I often wonder if many single Catholics ever think of the single life as a vocation. I realize there have been other threads on this topic, but I would like to take it in a different direction and encourage others to go along for the ride and see what we discover about us.
We all know, should know that chastity is part of every man and woman’s life, married or single. We also know that in marriage husband and wife share a very exclusive relationship speaks to us of Christ love for the Church and her love for him. It speaks about a relationship.
But do those of us who are single (never married, divorced or widowed) ever consider that Christ may be calling us to a life of perpetual chastity? Obviously, this means a life of celibacy. All too often we associate celibacy with clerics and religious men and women. But the first celibate men and women in Christian history were not always clerics or religious. They were lay people.

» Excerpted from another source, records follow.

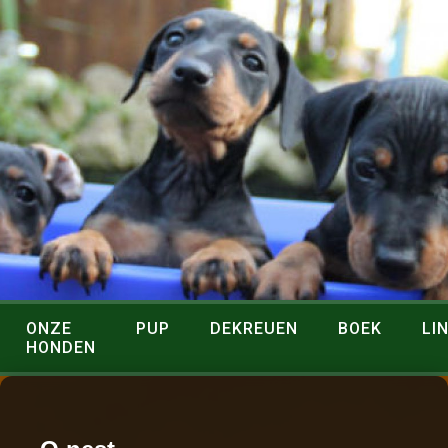
ONZE
PUP
DEKREUEN
BOEK
LI
HONDEN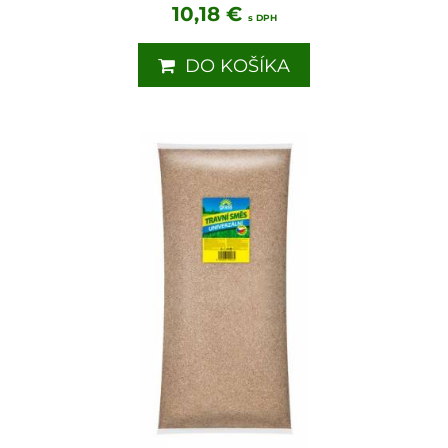
10,18 €
s DPH
DO KOŠÍKA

In St. Paul’s first letter to Timothy (Chap 5: 3-10) he writes about widows. He says that we should honour the real widow. The real widow, male or female is a person of good works, who has raised children, sown hospitality, washed the feet of the saints, helped the afflicted and devoted him or herself to doing good.
If we look at this very carefully, Paul is writing a Rule of Life for those who are single, our way of life. Just as married people are called show the love between Christ and his bride the Church, those of us who are single are called to show the best of Christ to the world.
Christ does not ask us to give up our sexuality, because our sexuality is good. Genesis says that God made us male and female and he saw that it was good. There is no need to cease being a man or a woman, because one is never to be married. On the contrary, we are called to show the world how to love and live as men and women. Only a man can love the world as a man and the same applies to a woman.
Our single state may be Christ’s way of calling us to increase our commitment to others in the various relationships of our lives. As a celibate man who was once married and knows the joy of marriage, I know what a challenge it is to transition from one state to another. But I have also discovered the joys of living alone.
My kids are now adults. My mind, my time and my space is now mine to give away to God and to his people. What I enjoy the most is the time I spend alone with God. The moments of silent prayer, spiritual reading, attending mass on my own, living for the disabled whom I serve, and my Franciscan community take up so much of my time and fill my spiritual life that I cannot imagine being married again, I had a wonderful marriage. That’s not the issue. But now there is something else that God calls me to do.
What is more interesting is that my 24-year old daughter and her spiritual director have decided that God has called her to a celibate life in the world. It seems to run in the family. When on person shows others how much God can love us and how much we can love in return, there seems to be an electrical energy that is contagious. Maybe I should say a spiritual energy.
I believe that the permanent single state can be prophetic, if we embrace it with our entire sexuality as a way of giving to God the best of ourselves and let God use us to love in every relationship in which we may find ourselves.
Has anyone else experience this too?